As previously reported on insideARM, there is a jurisdictional split about whether all subsections of 1692g require a dispute to be made in writing. According to the Third Circuit in Graziano v. Harrison, all disputes need to be in writing in order to trigger the FDCPA -- an issue that prompted an open letter to the Consumer Financial Protection Bureau. However, according to the petition, the majority of circuits have rejected Graziano. Specifically, the First, Second, Fourth, Sixth and Ninth Circuits all found that an oral dispute can trigger FDCPA protection. The First, Fifth, and Seventh Circuits have gone even further and found that there is a “know or should know” standard for disputes -- if the debt collector has any reason to know that the account is in dispute, regardless of whether the consumer communicated the dispute to the debt collector, then the FDCPA is triggered.

The petition notes that the Supreme Court recognized the conflict when it reviewed Jerman v. Carlisle back in 2010, but the court did not rule on the issue, which persists to this day.

Reason for Dispute

Some debt collectors ask “probing questions” in order to better respond to a consumer’s dispute. The petition argues that debt collectors usually receive little more than a spreadsheet of basic information about accounts (names of consumers, addresses, amounts owed, etc.). If a debt collector, who is the more knowledgeable party, asks for a reason for the dispute, the debt collector could use it to harass the consumer and convince the consumer that the debt is owed.
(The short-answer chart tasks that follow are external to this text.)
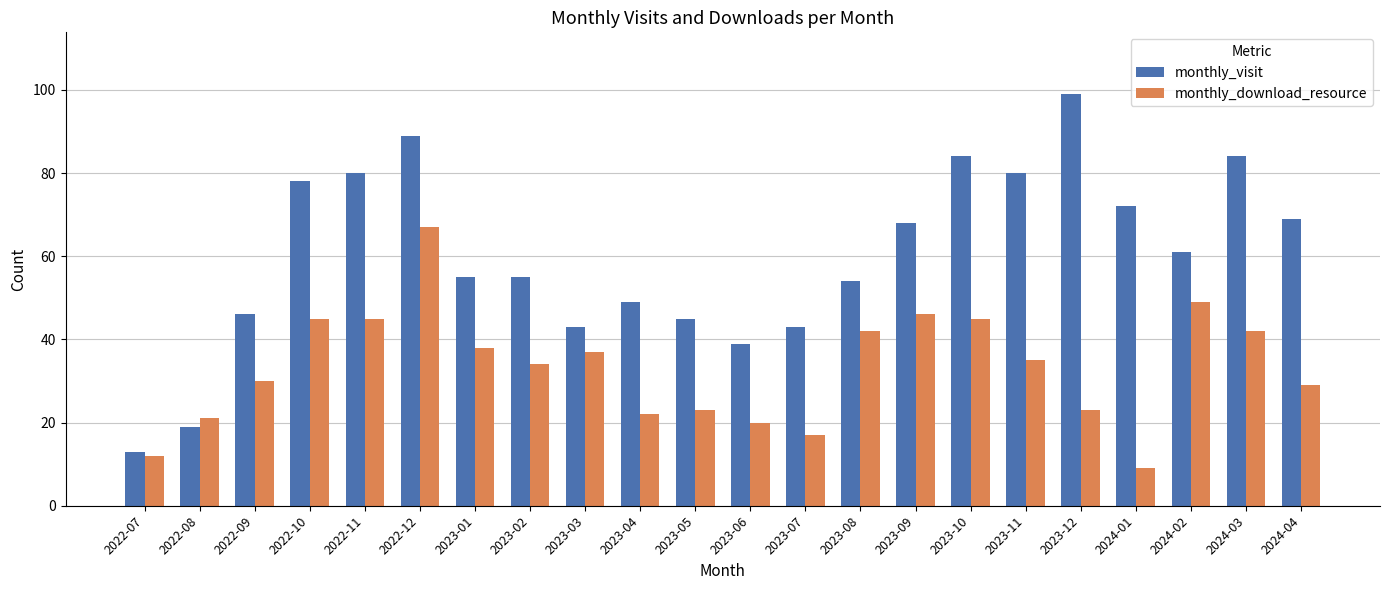

Which series has the widest spread of values?

monthly_visit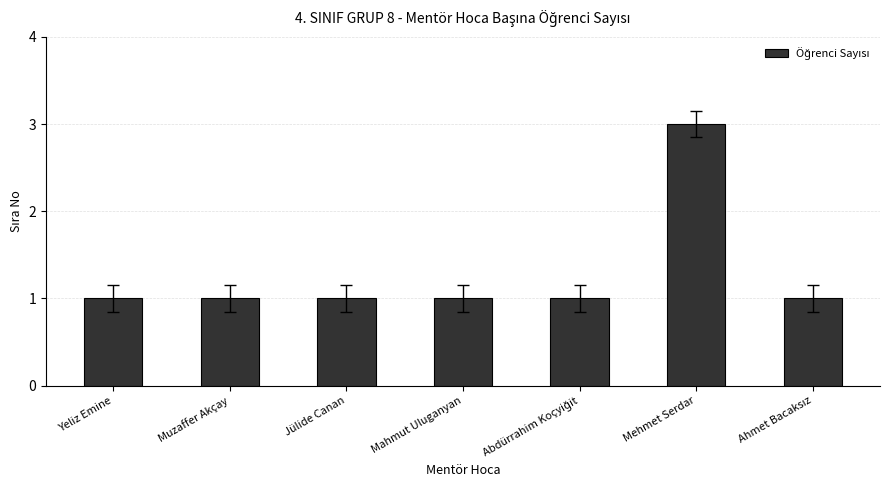

What is the average value?

1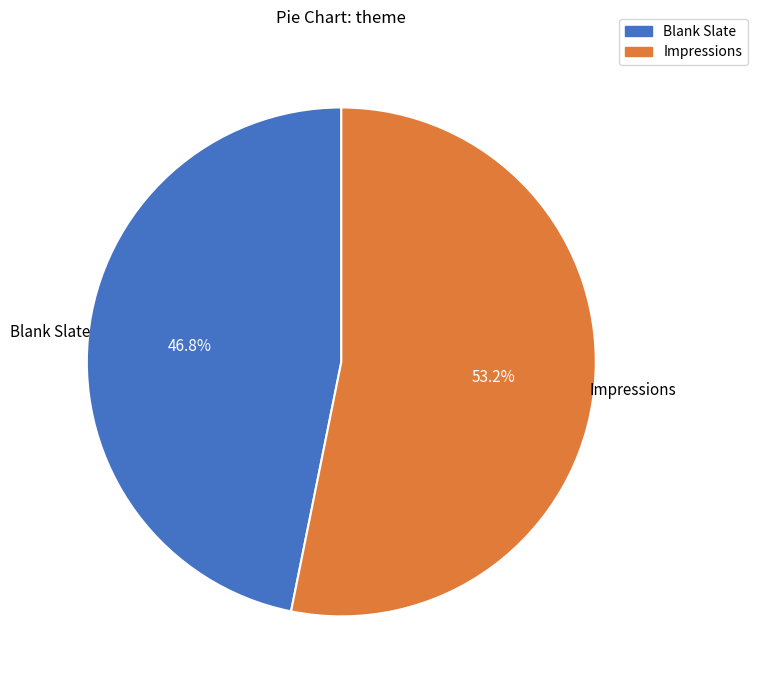

Is Blank Slate the majority of the pie?

No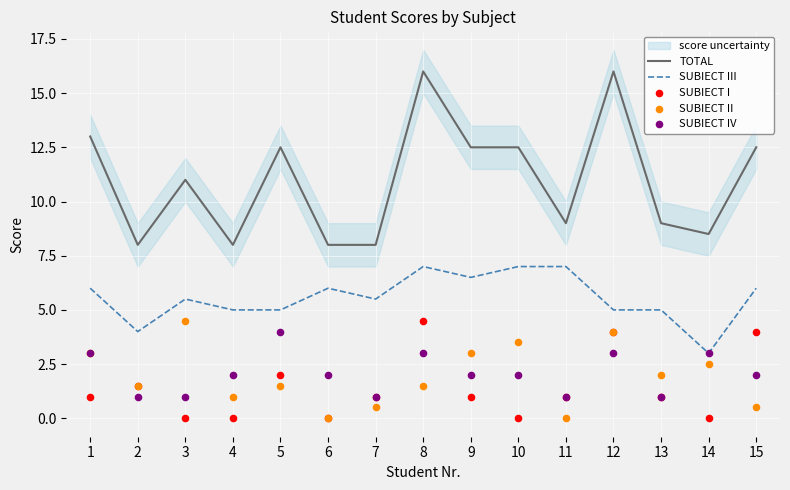

Which series has the widest spread of Y values?

TOTAL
Per the petition, the underlying Second Circuit decision created yet another jurisdictional split. The First, Second (pre-Huebner), Fifth, and Seventh Circuits preclude a debt collector from requiring the consumer to disclose why he is disputing. However, in the underlying Second Circuit case, the court found the opposite -- some questions to determine the reason for dispute are okay if they are not harassing or abusive.

Question of Law or Fact

The final jurisdictional split mentioned in the petition relates to whether the evaluation of the least sophisticated (or unsophisticated) consumer standard is a question of fact or a question of law. According to the Sixth, Seventh, and Eleventh Circuits and the States of New York, Maryland, and California, it is a question of fact. On the other hand, the Second, Third, Fourth, Fifth, Ninth, and Tenth Circuits and the State of Oklahoma treat it as a question of law.

insideARM Perspective

If the Supreme Court decides to review this case, it would have a significant impact on the industry for two different reasons.
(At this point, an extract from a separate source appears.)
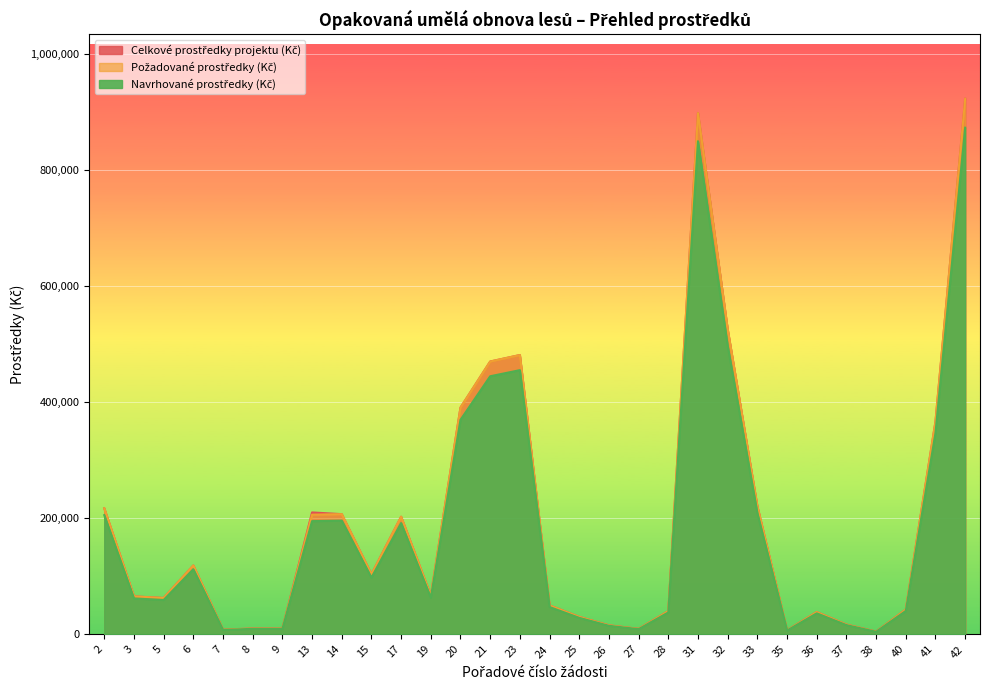

How many lines are shown in the chart?

3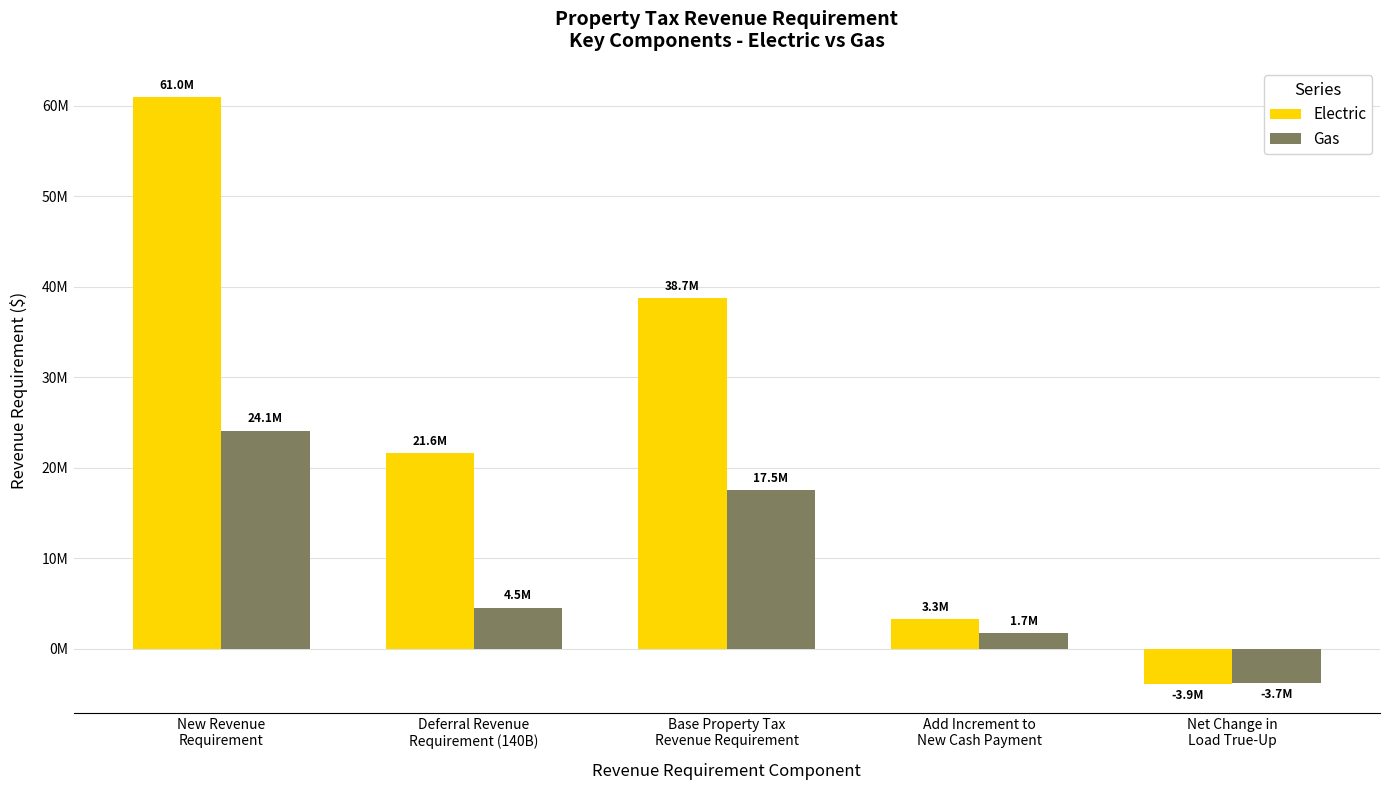

Which series has the largest total across all categories?

Electric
First, it would provide clarity to the dispute process under the FDCPA -- a process complicated by the Third Circuit and a flurry of court decisions in the Eastern District of Pennsylvania. The Supreme Court's decision would alleviate the current confusion about whether or not a dispute under 1692g, specifically under subsection (a)(3), needs to be in writing. It would also help set the path for what a debt collector can and cannot do once a dispute is received.

Second, it could have an impact on FDCPA litigation defense costs. Whether or not the least sophisticated consumer evaluation is a question of law or fact will ultimately determine at what stage of litigation certain FDCPA cases can be disposed of. If it is a question of fact, then whether or not a communication is deceptive or misleading needs to be decided at trial, usually by a jury. If it is a question of law, then the judge can decide it as early as at the Motion to Dismiss stage. The earlier the stage of litigation, the less it costs for a debt collector to defend against FDCPA litigation.

Now we wait to see if the court accepts the case.